Suicide Prevention through Lethal Means Reduction Initiatives

Firearms accounted for 50.39 percent of all suicide deaths in 2019. Poisoning (e.g. via drugs) accounted for 12.9 percent of all suicide deaths in 2018.

“Many suicide attempts take place during a short-term crisis, so it is important to consider a person’s access to lethal means during these periods of increased risk. Access to lethal means is a risk factor for suicide. Reducing access to lethal means saves lives.” —SPRC

Suicide Prevention for the Youth/College-Aged Population through Education Initiatives, Evidence-Based Clinical Services, and School-Community Collaboration

Per 2010 census data, nearly 50 percent of Tompkins County residents are between the ages of 10-34. The median age is 31. In addition, there are 34,066 students enrolled in local colleges the vast majority of which fall into the 18-30 age bracket (Cornell 23,620; Ithaca College 5,400; Tompkins Cortland Community College 5,046).

Suicide is the second leading cause of death among young people aged 10-34 in the U.S. and in New York State; suicide surpassed homicide and malignant neoplasms as the second leading cause of death in the 10-24 age population in 2011.

48.2 percent of college students surveyed reported that academics have been “traumatic or very difficult to handle,” and 41.4 percent “felt so depressed that it was difficult to function,” according to the 2018 National College Health Assessment; 11.3 percent seriously considered suicide in the last 12 months, and 1.9 percent had attempted suicide.

35.8 percent of surveyed college students seeking counseling in the 2017-18 academic year had “seriously considered attempting suicide” (up from 24 percent in the 2010-11 academic year), according to the Center for Collegiate Mental Health 2018 Annual Report; 10.3 percent of the students seeking counseling had actually made a suicide attempt.

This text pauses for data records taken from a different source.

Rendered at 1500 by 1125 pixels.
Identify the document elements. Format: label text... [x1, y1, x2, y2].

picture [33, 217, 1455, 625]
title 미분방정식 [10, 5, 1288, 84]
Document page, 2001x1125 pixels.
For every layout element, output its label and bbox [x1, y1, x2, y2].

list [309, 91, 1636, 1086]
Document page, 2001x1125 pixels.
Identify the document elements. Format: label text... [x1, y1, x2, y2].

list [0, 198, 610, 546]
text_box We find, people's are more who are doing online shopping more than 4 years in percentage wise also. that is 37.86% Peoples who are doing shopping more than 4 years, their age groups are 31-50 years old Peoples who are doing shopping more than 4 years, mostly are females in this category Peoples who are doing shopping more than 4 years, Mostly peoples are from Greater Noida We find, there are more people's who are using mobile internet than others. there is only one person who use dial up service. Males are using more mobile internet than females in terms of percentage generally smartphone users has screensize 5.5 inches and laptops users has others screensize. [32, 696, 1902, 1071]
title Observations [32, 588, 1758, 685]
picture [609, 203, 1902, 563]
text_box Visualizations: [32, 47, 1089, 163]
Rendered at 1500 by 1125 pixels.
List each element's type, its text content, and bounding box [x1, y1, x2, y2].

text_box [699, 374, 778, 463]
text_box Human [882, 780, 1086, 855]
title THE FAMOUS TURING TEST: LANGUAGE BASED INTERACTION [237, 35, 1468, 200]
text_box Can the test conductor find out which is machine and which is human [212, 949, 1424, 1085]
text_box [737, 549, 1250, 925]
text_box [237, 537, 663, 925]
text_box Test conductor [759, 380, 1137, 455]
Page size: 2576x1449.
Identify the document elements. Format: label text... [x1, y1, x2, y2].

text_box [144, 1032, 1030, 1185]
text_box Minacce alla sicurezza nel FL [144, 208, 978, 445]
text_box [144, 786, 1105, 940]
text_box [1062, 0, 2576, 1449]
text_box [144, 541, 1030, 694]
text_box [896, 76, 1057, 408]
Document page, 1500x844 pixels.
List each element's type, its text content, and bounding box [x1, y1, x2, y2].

“During the past decade, concerns about college student mental health have escalated nationwide. Surveys conducted at colleges and universities around the country show that students are experiencing greater distress, and demand for mental health services is increasing. Conservative estimates indicate that 20-35 percent of college students may face mental health challenges of varying severity during their years in college. The late teens and early twenties remain the critical age of onset for many mental health disorders. At the same time, more students are coming to Cornell with pre-existing mental health diagnoses, and there has been an increase in student distress related to local and national events, particularly for students of color. As stigma decreases, more students are seeking mental health care. In addition, generational research suggests that that the current college age population is more stressed and isolated, less likely to get enough sleep, and less independent—all factors that can impact their mental health.” 2020 Mental Health Review (Cornell University)

Suicide Prevention for Military Veterans through Outreach and Education Initiatives and Evidence-Based Clinical Services

Census data from 2010 indicates there are 3,952 veterans in Tompkins County, representing 4 percent of the population.

An estimated 30,177 veterans nationwide have died by suicide since the 9/11 attacks in 2001 led to the wars in Afghanistan and Iraq. Another estimated 7,057 died by suicide while deployed. Four times as many troops and vets have died by suicide as in combat, powerfully illustrating the seriousness of the problem.

Moreover, a 2021 report now says that “increasing rates of suicide for both veterans and active duty personnel are outpacing those of the general population ― an alarming shift, as suicide rates among service members have historically been lower than suicide rates among the general population.”

Suicide Prevention for Middle-Aged Men through Education Initiatives and Evidence-Based Clinical ServicesThe suicide rate is highest among white middle-aged men. White males accounted for nearly 70 percent of all suicide deaths in 2019. Men died by suicide 3.63 times as often as women in 2019.